To achieve the maximal effect, antivirals should be administered as early as possible before clinical deterioration occurs. Therapeutic options include lopinavir/ritonavir and ribavirin for 7 days, and remdesivir for 10 days. Clinical trials of chloroquine and hydroxychloroquine in adults with COVID-19 infection have shown no efficacy.

Some children with acute respiratory distress syndrome manifest clinical features and serological markers seen in hyperinflammatory syndromes. The levels of these markers are often lower than those seen in other syndromes. These markers include chimeric antigen receptor T cell therapy-associated cytokine release syndrome, secondary hemophagocytic lymphohistiocytosis, and sepsis-associated macrophage activation-like syndrome. Most of the inflammation in COVID-19 occurs within the lungs. Children with the multisystem inflammatory syndrome should be treated with immunomodulatory therapy.

The decision to initiate antiviral and immunomodulatory therapy for COVID-19 should be made after careful consideration on an individual basis. This is because there is currently no proof of their effectiveness for COVID-19 in children and only limited clinical evidence in adults.
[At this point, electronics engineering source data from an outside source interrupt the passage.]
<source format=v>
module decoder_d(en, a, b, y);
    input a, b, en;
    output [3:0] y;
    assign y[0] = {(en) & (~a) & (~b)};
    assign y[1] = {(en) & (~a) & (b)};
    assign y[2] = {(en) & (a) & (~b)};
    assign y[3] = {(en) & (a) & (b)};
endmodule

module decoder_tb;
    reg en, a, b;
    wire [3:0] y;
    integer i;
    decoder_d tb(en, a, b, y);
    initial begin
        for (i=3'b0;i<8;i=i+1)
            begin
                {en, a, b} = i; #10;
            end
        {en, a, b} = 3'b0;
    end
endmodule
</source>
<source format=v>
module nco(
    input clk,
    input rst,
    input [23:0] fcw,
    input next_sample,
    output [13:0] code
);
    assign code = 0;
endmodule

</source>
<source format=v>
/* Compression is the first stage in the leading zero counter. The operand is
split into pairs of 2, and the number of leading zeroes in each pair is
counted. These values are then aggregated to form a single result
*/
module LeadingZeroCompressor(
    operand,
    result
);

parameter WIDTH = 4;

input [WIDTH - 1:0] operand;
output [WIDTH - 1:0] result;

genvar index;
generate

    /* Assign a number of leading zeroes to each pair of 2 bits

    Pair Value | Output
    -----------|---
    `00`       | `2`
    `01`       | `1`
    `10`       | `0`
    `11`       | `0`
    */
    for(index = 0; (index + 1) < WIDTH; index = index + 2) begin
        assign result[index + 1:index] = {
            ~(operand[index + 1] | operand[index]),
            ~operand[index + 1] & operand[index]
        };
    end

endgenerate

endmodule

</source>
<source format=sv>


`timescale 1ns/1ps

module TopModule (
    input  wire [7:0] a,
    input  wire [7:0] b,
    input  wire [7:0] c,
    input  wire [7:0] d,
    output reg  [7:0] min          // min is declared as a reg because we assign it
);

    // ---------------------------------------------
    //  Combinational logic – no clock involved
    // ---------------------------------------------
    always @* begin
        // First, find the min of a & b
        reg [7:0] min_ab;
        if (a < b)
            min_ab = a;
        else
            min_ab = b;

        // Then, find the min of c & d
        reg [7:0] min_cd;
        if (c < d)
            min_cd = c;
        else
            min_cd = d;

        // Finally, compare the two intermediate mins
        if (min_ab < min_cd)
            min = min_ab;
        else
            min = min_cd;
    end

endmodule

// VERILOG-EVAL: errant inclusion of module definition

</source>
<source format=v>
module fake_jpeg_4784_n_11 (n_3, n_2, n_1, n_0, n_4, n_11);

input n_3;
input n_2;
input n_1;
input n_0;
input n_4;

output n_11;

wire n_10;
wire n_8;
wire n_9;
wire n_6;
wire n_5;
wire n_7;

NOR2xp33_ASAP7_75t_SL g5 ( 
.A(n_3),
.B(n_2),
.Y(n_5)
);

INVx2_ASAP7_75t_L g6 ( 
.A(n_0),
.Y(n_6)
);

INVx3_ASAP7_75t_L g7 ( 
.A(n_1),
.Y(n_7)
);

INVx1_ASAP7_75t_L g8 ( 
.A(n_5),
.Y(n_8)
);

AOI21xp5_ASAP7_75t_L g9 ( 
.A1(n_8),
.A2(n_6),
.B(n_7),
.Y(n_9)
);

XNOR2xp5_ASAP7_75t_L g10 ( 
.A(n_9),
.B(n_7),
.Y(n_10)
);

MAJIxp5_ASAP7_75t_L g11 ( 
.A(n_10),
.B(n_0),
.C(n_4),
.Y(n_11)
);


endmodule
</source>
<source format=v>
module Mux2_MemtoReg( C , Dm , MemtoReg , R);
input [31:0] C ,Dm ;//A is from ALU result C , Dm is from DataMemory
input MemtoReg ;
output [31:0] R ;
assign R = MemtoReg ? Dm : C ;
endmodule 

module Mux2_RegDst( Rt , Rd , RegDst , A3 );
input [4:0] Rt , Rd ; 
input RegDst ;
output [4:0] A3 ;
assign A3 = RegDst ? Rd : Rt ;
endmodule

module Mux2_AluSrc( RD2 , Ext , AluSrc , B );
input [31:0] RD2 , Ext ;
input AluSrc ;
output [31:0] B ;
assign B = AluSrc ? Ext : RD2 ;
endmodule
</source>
Therapeutic choices include humanized anti- interleukin 6 (IL-6) monoclonal antibody (tocilizumab), and a recombinant antagonist of the human IL-1 receptor (anakinra).

Corticosteroids may be helpful in the management of rapidly worsening chest imaging and the presence of acute respiratory distress syndrome, septic shock, toxic symptoms, encephalitis or encephalopathy, secondary hemophagocytic lymphohistiocytosis, and wheezing.
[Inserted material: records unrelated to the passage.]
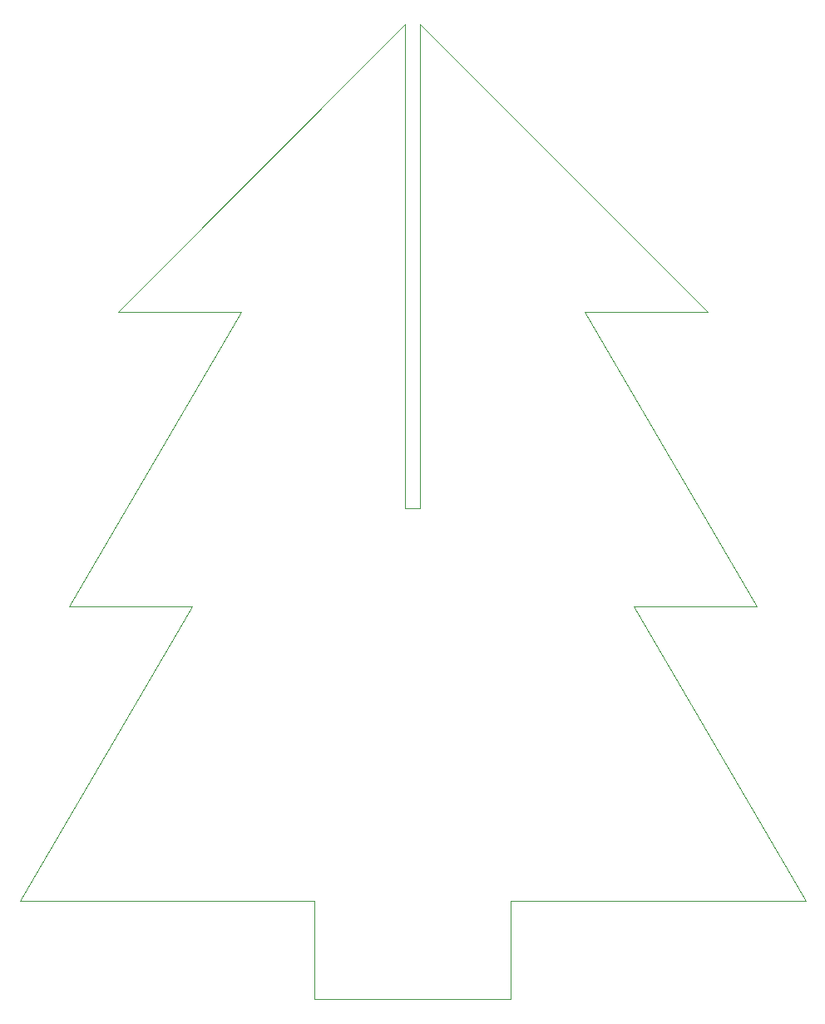
<source format=gm1>
%TF.GenerationSoftware,KiCad,Pcbnew,(6.0.9)*%
%TF.CreationDate,2022-12-10T14:06:52+01:00*%
%TF.ProjectId,PartoUno,50617274-6f55-46e6-9f2e-6b696361645f,rev?*%
%TF.SameCoordinates,Original*%
%TF.FileFunction,Profile,NP*%
%FSLAX46Y46*%
G04 Gerber Fmt 4.6, Leading zero omitted, Abs format (unit mm)*
G04 Created by KiCad (PCBNEW (6.0.9)) date 2022-12-10 14:06:52*
%MOMM*%
%LPD*%
G01*
G04 APERTURE LIST*
%TA.AperFunction,Profile*%
%ADD10C,0.038100*%
%TD*%
G04 APERTURE END LIST*
D10*
X139750000Y-53750000D02*
X139750000Y-103000000D01*
X130500000Y-143000000D02*
X100500000Y-143000000D01*
X100500000Y-143000000D02*
X118000000Y-113000000D01*
X130500000Y-153000000D02*
X130500000Y-143000000D01*
X141250000Y-53750000D02*
X170500000Y-83000000D01*
X110500000Y-83000000D02*
X123000000Y-83000000D01*
X118000000Y-113000000D02*
X105500000Y-113000000D01*
X110500000Y-83000000D02*
X139750000Y-53750000D01*
X150500000Y-153000000D02*
X130500000Y-153000000D01*
X141250000Y-103000000D02*
X141250000Y-53750000D01*
X180500000Y-143000000D02*
X150500000Y-143000000D01*
X139750000Y-103000000D02*
X141250000Y-103000000D01*
X158000000Y-83000000D02*
X175500000Y-113000000D01*
X158000000Y-83000000D02*
X170500000Y-83000000D01*
X175500000Y-113000000D02*
X163000000Y-113000000D01*
X105500000Y-113000000D02*
X123000000Y-83000000D01*
X163000000Y-113000000D02*
X180500000Y-143000000D01*
X150500000Y-143000000D02*
X150500000Y-153000000D01*
M02*

</source>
Those manifesting pediatric multisystem inflammatory syndrome with clinical features similar to Kawasaki disease should be treated with high-dose intravenous immunoglobulin, corticosteroids (methylprednisolone), aspirin, heparin, and immunomodulatory agents (e.g., tocilizumab and anakinra).

Respiratory support is essential in those with respiratory distress and includes non-invasive measures such as heated humidified oxygenation administered through nasal cannula or mask, continuous positive airway pressure, or high-frequency ventilation. Mechanical ventilation should be initiated if these measures fail.
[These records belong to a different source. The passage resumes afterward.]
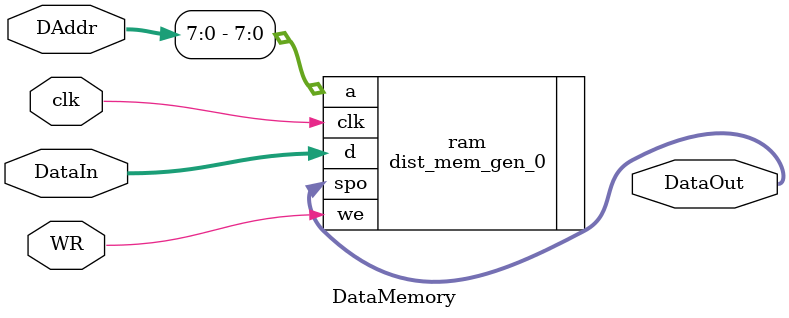
<source format=v>
`timescale 1ns / 1ps



module DataMemory(
    input clk,
    input [31:0] DAddr,
    input [31:0] DataIn,
//    input RD,    // ¶Á¿ØÖÆ£¬1ÓÐÐ§
    input WR,    // Ð´¿ØÖÆ£¬1ÓÐÐ§
    output [31:0] DataOut    // ¶Á³ö32Î»Êý¾Ý
    );

    dist_mem_gen_0  ram(.clk(clk),.we(WR),.a(DAddr[7:0]),.d(DataIn),.spo(DataOut));//°´×Ö´æ´¢
//    reg [31:0] tmp[0:15];
//    integer i=0; 
//        initial begin5
//     $readmemb("D:/datareverse.txt", tmp);//¶ÁÊý¾ÝÎÄ¼þ
//    end
//    reg [31:0] RAM [0:15];    // Ã¿¸öÄÚ´æµ¥ÔªÎª32Î»£¬¼´Ò»¸ö×Ö
//    assign DataOut[31:0]   = (RD==1) ? RAM[DAddr] : 32'b0;
//   always @(negedge clk) 
//    begin
//        if(WR == 1) begin
//            RAM[DAddr] <= DataIn[31:0];
//        end
//    end
//  always@(tmp[15])//¶Á³öÊý¾Ý½øÈëram
//    begin
//        for(i=0;i<16;i=i+1)
//        begin 
//         RAM[i]=tmp[i];                   
//        end  
//    end
    
    
//    assign DataOut[31:0]   = (RD==1) ? RAM[DAddr] : 32'b0

//    assign DataOut[7:0]   = (RD==1) ? RAM[DAddr+3] : 8'b0;
//    assign DataOut[15:8]  = (RD==1) ? RAM[DAddr+2] : 8'b0;
//    assign DataOut[23:16] = (RD==1) ? RAM[DAddr+1] : 8'b0;
//    assign DataOut[31:24] = (RD==1) ? RAM[DAddr+0] : 8'b0;
    
//always@(tmp[0])//¶Á³öÊý¾Ý½øÈëram
//    begin
//        for(i=0;i<16;i=i+1)
//        begin 
//         RAM[4*i+3]=tmp[i][7:0];
//         RAM[4*i+2]=tmp[i][15:8];
//         RAM[4*i+1]=tmp[i][23:16];   
//         RAM[4*i]=tmp[i][31:24];                      
//        end  
//    end
    
//   always @(negedge clk) begin
//        if(WR == 1) begin
//            RAM[DAddr+0] <= DataIn[31:24];
//            RAM[DAddr+1] <= DataIn[23:16];
//            RAM[DAddr+2] <= DataIn[15:8];
//            RAM[DAddr+3] <= DataIn[7:0];
//        end
//    end
endmodule

</source>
Hemofiltration or hemodialysis may be necessary for those with multiple organ failure (especially acute kidney injury) or fluid overload. Plasma exchange is required to treat liver failure. Extracorporeal membrane oxygenation may be needed when mechanical ventilation or hemofiltration fails, and cardiopulmonary failure occurs.

More research is needed to better define and understand the disease course and pathophysiology of COVID-19 infection and pediatric multisystem inflammatory syndrome in children. Ongoing clinical trials investigating the use of antiviral and immunomodulatory agents may better define their role in the management of these conditions. Because of the paucity of solid evidence to support the therapeutic choices, the decision to initiate any of these treatments should be made carefully on an individual basis.